Встали на трассе — дед малину продавал. Сидел со своими кульками и банками под пыльным орехом. Трасса шумит, машины проносятся. На домах по обеим сторонам — большие белые звезды. И дальше много таких домов. Из одного вышла женщина с собачкой на руках.
— Да я вам ящик принесу, чтобы малина не помялась, — сказала она.
Пока она ходила за ящиком, я успела подумать, что, наверное, жена деда. Женщина вернулась с собачкой и ящиком. Собака лизнула ее в нос.
— Сыночка ты моя, — отозвалась женщина.
«Интересно, сын ее не ревнует к собачке? У нее, наверное, и внуки уже подростки» — подумала я, еще отмечая, что у хозяйки и собачки почти одинаковые глаза — больше, навыкате, жалобные какие-то.
— А сына у меня нет, — сказала женщина, посмотрев мне в глаза. — Погиб в четырнадцатом, он у Гиви воевал. И мужа нет, он за сыном пошел и тоже погиб.
— А внуки? — осторожно спросила я, заглянув в ее обветшалый двор, засаженный розами. В нем не было детских игрушек.
— И внуков нет, — ответила она. — Я совсем одна, — она заплакала. — И плакала, плакала, плакала одна в доме все эти годы каждый день, а потом мне собачку подарили. Да, сыночка? — она поцеловала собачку в нос.
Шумела трасса. Дед, продавший мне всю малину, продолжал сидеть под деревом, слушая разговор. Дело было в Иловайске.
— У нас же как? — продолжила она. — В 14-м году зашли нацики, они сели в школе на этой стороне. Так же, дед? А пацаны наши с улицы все сразу на ту сторону ушли, в ополчение. Видите сколько звёзд на домах, это погибшим героям ДНР выдавали. Соседка моя, — она показала на пустой соседний дом без звезд, — ходила к нацикам в школу, и они к ней ходили, а от нее ко мне пришли — «Нам сказали, твой сын ушел воевать». За волосы меня хватали, тянули, — она целует собачку. — Мужу по ребрам надавали. Он, когда они ушли, сказал, пойду воевать, и хоть одну падлу, но пристрелю. А я плакала, плакала. А шо сделаешь? Да, мусенька? Да, маленький?
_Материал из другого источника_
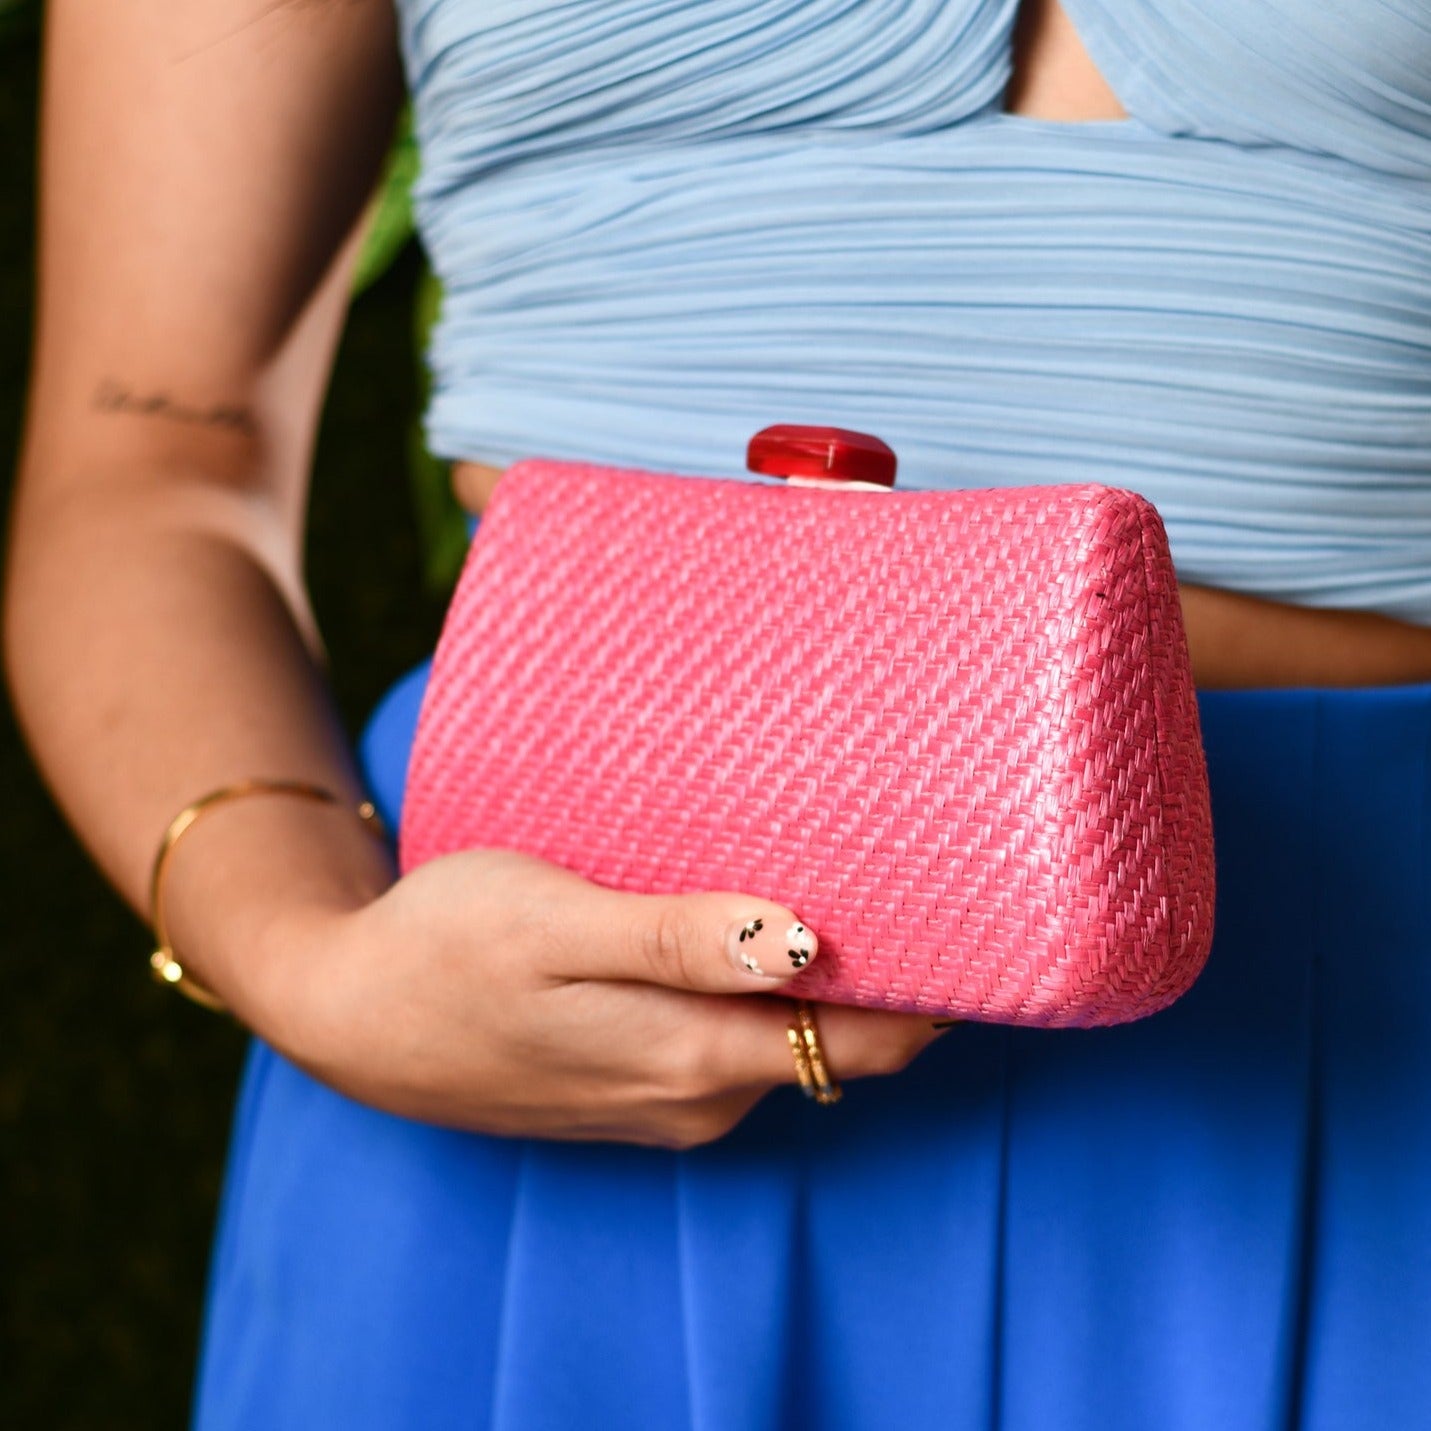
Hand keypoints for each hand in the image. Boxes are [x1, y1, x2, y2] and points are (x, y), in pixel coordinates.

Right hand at [261, 848, 948, 1148]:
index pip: (866, 1040)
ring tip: (855, 884)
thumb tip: (808, 944)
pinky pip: (728, 1044)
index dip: (939, 988)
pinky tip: (753, 933)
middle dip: (900, 979)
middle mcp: (696, 1096)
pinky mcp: (630, 1085)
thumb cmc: (446, 945)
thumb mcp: (558, 925)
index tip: (985, 912)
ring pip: (783, 1043)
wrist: (345, 1010)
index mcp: (693, 1057)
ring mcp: (663, 1100)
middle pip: (840, 1043)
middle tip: (936, 876)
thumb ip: (682, 940)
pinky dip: (760, 995)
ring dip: (826, 983)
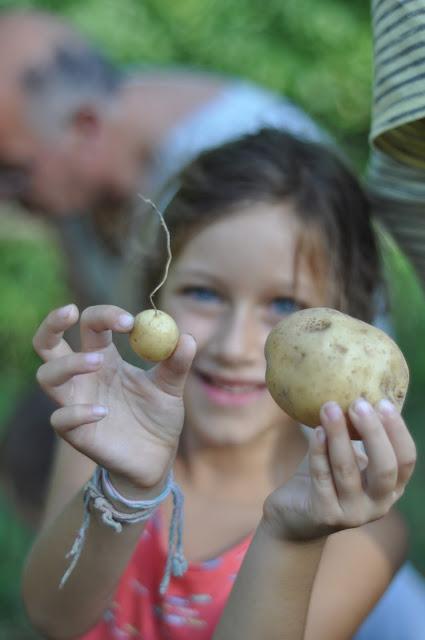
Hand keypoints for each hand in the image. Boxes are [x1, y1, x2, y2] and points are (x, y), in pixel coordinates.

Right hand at [33, 304, 195, 490]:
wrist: (157, 457)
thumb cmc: (159, 416)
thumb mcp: (172, 387)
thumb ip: (177, 363)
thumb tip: (186, 337)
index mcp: (104, 358)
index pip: (91, 325)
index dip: (105, 316)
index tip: (130, 321)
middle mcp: (83, 377)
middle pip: (48, 343)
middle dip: (53, 323)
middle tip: (71, 309)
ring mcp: (74, 403)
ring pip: (47, 376)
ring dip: (69, 363)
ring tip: (99, 361)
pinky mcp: (75, 433)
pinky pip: (60, 419)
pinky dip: (76, 412)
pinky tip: (104, 412)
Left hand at [263, 399, 415, 540]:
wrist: (294, 516)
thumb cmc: (325, 478)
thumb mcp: (347, 457)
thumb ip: (356, 436)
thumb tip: (357, 388)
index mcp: (391, 488)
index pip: (406, 460)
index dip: (398, 431)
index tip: (383, 402)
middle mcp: (378, 504)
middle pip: (385, 468)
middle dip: (373, 432)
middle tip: (358, 403)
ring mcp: (352, 513)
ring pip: (347, 470)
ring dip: (338, 435)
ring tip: (329, 407)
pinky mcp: (325, 514)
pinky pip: (321, 477)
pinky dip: (318, 450)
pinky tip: (316, 430)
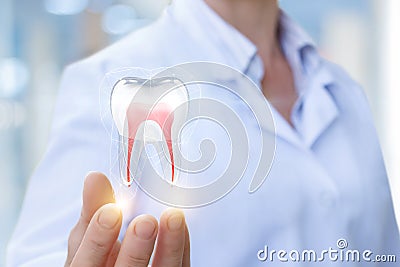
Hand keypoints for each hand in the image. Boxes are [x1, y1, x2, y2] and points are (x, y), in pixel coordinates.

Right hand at [65, 172, 189, 266]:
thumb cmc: (97, 257)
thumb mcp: (87, 237)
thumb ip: (92, 210)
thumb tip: (95, 177)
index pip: (87, 265)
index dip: (98, 241)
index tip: (111, 210)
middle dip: (135, 251)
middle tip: (145, 222)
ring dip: (170, 248)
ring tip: (173, 217)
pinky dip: (181, 246)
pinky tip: (180, 225)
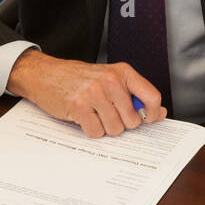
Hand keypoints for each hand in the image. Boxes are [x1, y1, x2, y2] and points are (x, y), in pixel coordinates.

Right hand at [6, 51, 166, 137]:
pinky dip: (90, 129)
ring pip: (115, 129)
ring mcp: (94, 93)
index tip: (146, 119)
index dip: (151, 114)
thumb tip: (158, 113)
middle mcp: (111, 80)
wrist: (45, 74)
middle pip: (132, 120)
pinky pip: (96, 132)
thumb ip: (135, 95)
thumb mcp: (110, 79)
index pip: (151, 97)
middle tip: (107, 112)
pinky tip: (83, 117)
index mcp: (122, 72)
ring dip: (105, 127)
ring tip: (94, 112)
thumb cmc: (79, 78)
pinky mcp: (79, 106)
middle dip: (121, 123)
— А где сейчас соседи? — спросила я.
— А уехали они, на Украину. И двух сыновей своих туда отправили. Она всех нас сдала, а, уезжая, сказала — «Как же я вас всех ненавижу!». Но пенсию ДНР получает. Может, она и права была, что свою шкуру и своих сыновей спасала. И сыновья ее живы. Но мой сын бы не побежал. И я бы не побежала. И она уже в свой дом не вернется, не сможет нам в глаза смотреть. Потому что вон пацан погиб, вон погиб, — она кивала на звезды, — и мой погиб…
А вы не знаете, что это ночью опять так стреляли? Наступают они? А я не побегу. Я ляжу в кустах и стрелять буду. Пусть мне ружье дадут. А не дадут, у меня вилы есть. Тут у многих женщин вилы есть.
Она спустила собачку с рук и пошла во двор. Собачка побежала за ней.
— Вы ее только на трассу не выпускайте, — окликнула женщину я, внезапно испугавшись мысли, что собачка может погибнуть под колесами, и эта женщина, Евгения, снова останется одна.
— Сама этого боюсь, — остановилась она. — А вы, ребята, пожалуйста, работайте, наводите порядок.
Мы вышли из-под пыльного ореха. Малины мне больше не хотелось. Дед сложил свой стульчик и тоже засобирался, жалуясь на то, что намечается дождь, и пенсия — минимальная. Эта женщина формально — не вдова и не мать погибших солдат. В 14-м все было по-другому. Есть над чем работать. Возвращаясь в машину, я подумала, что победу, обязательную победу нам принесут вот тихие праведницы с жалобными глазами, одиноко доживающие в домах со звездами.